What you consider a healthy food might be a bit less black-and-white than you think.
The New York Times and The Morning Consult conducted a survey, released Tuesday, that asked 672 nutritionists and 2,000 US voters what foods they considered healthy or unhealthy.
Of the 52 foods the survey asked about, here are 13 that the nutritionists and the general public were the most split on.
See the full food breakdown charted by The New York Times.
Granola bars can be deceivingly unhealthy because they’re filled with sugar — a fact almost three-quarters of nutritionists recognized while the majority of the public didn’t. A bar has roughly a third of your daily sugar intake, though the amount of sugar varies from bar to bar.

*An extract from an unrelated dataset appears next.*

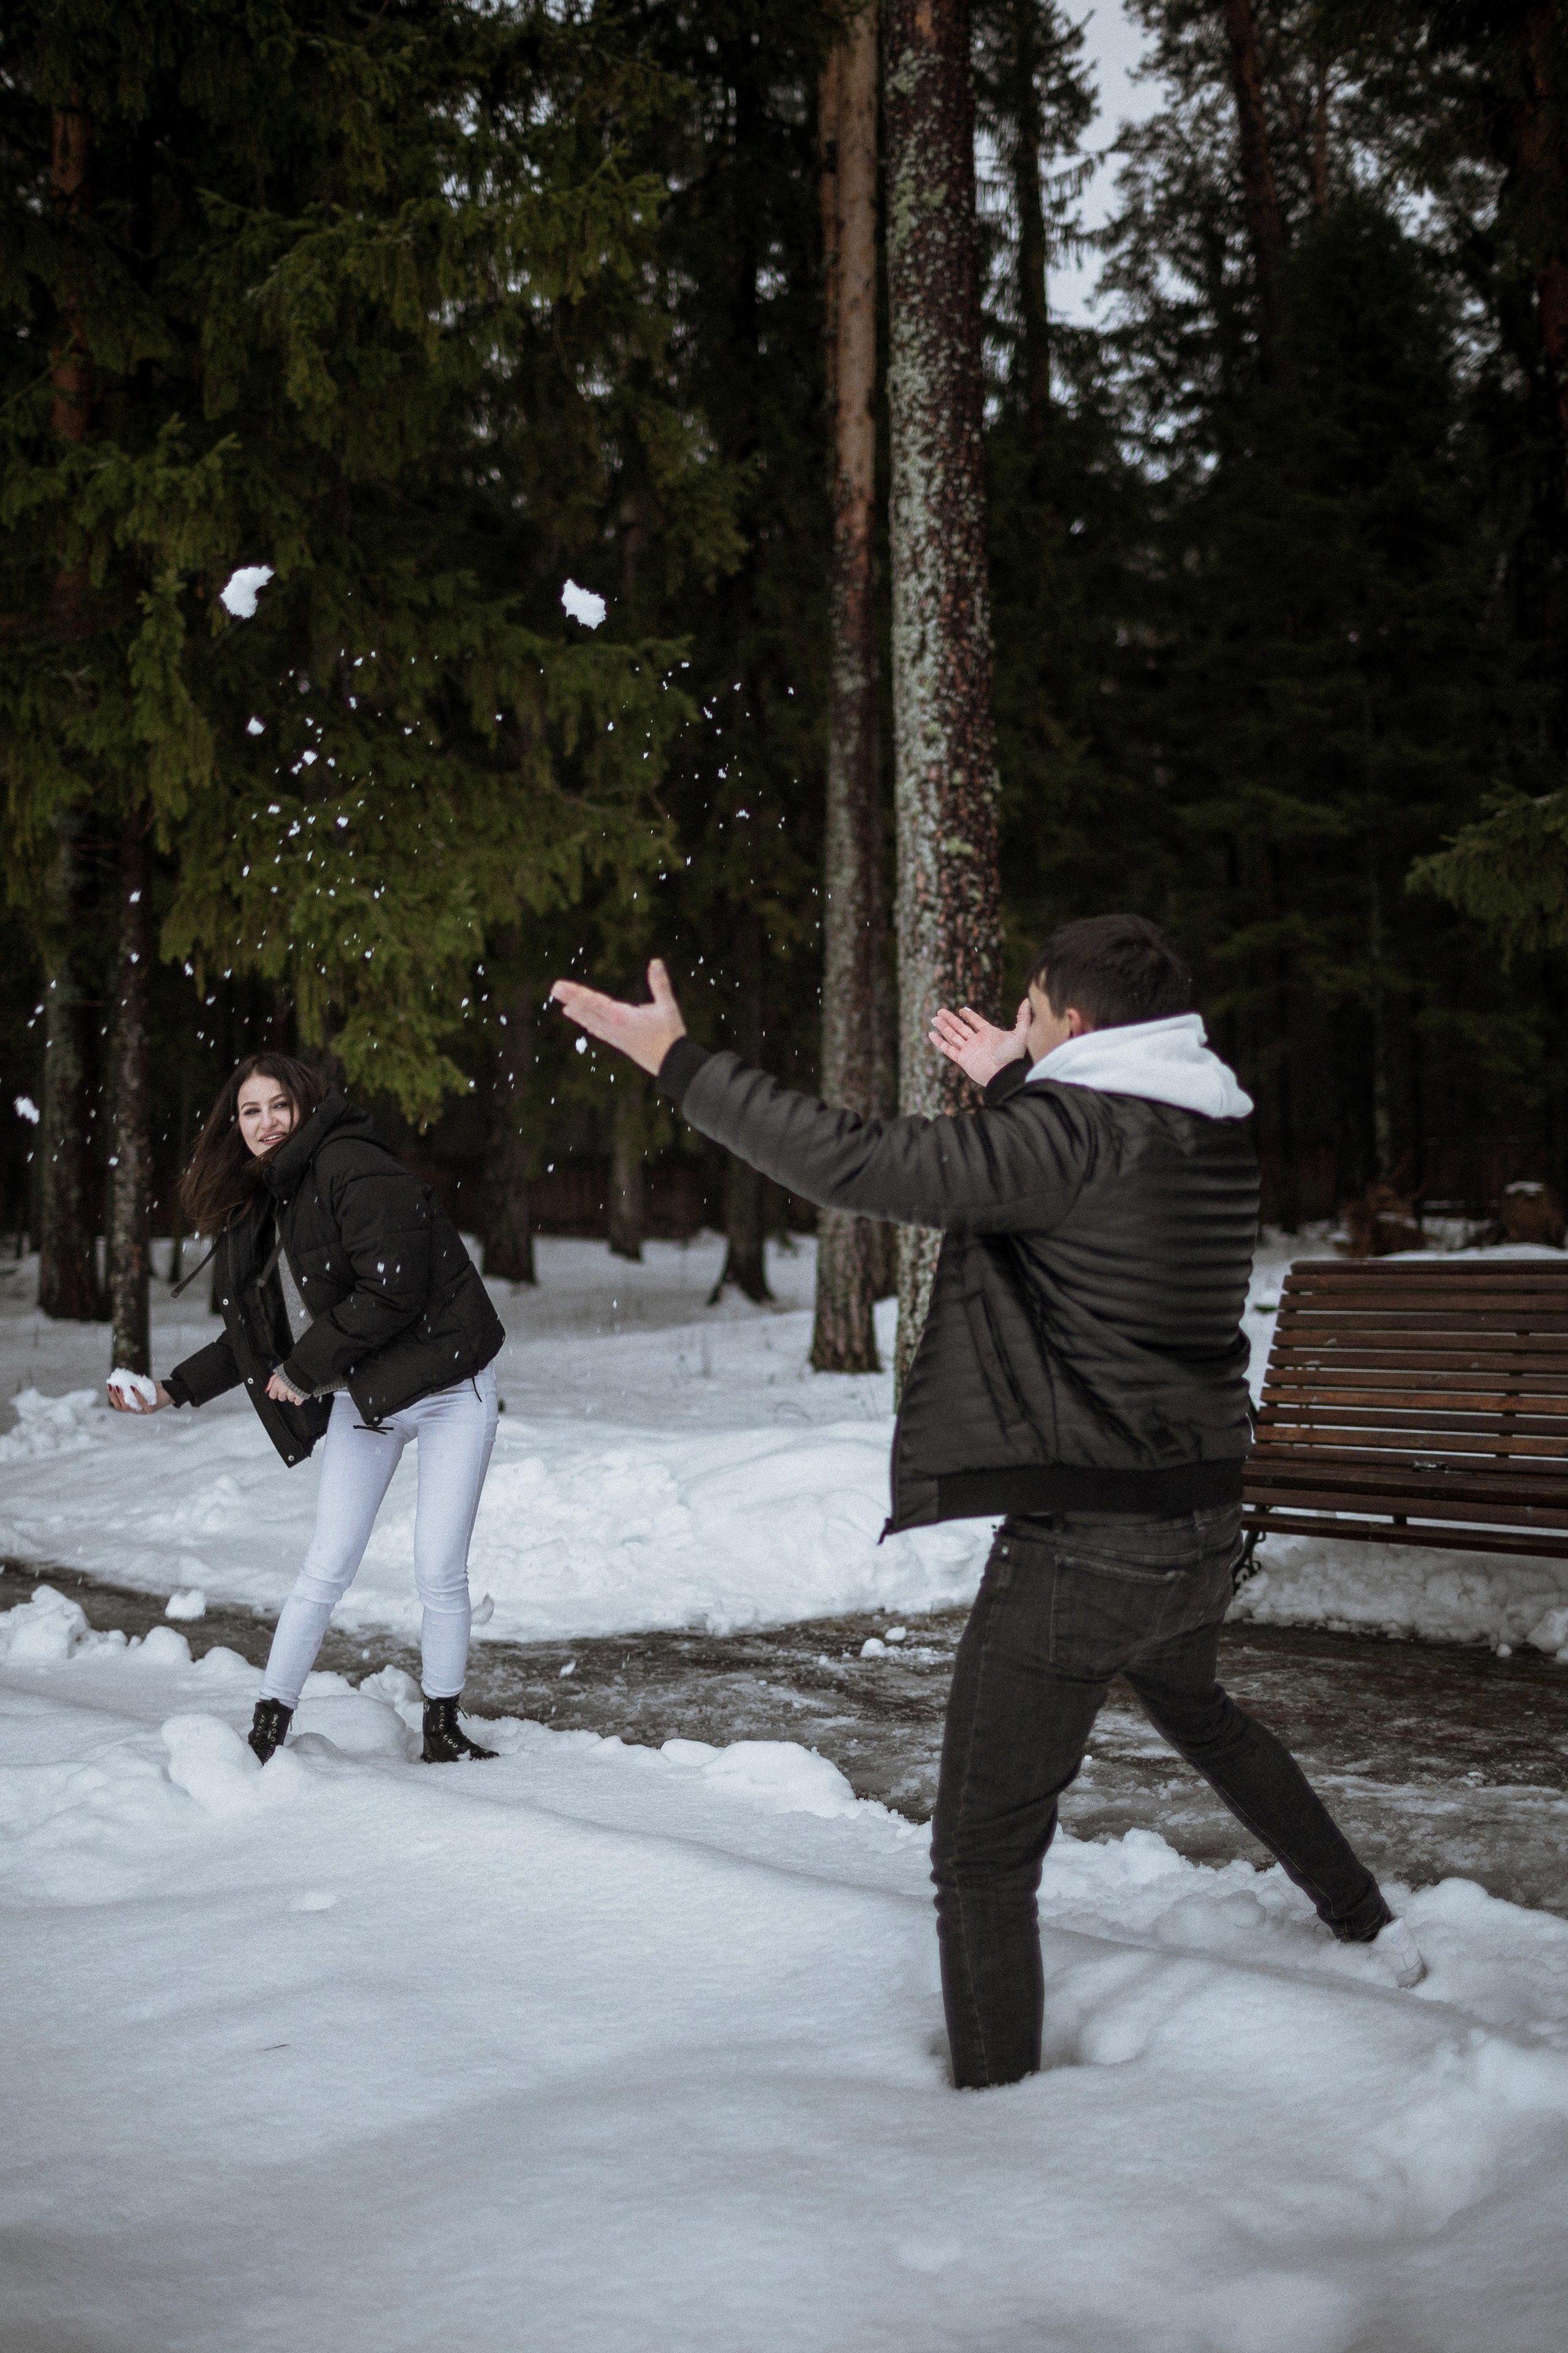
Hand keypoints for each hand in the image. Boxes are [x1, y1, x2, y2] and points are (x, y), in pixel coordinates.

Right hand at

71% of the public thought granola bars were healthy, while 28% of nutritionists did.
Coconut oil is a trendy fat substitute for your favorite recipes, but it is pretty high in saturated fat, which the US Department of Agriculture recommends avoiding.
72% of the public thought coconut oil was healthy, while 37% of nutritionists did.
As tempting as it may be to count frozen yogurt topped with fruit as a nutritious substitute for dinner or just as a treat, it’s still packed with sugar (almost 70% of your daily intake).
66% of the public thought frozen yogurt was healthy, while 32% of nutritionists did.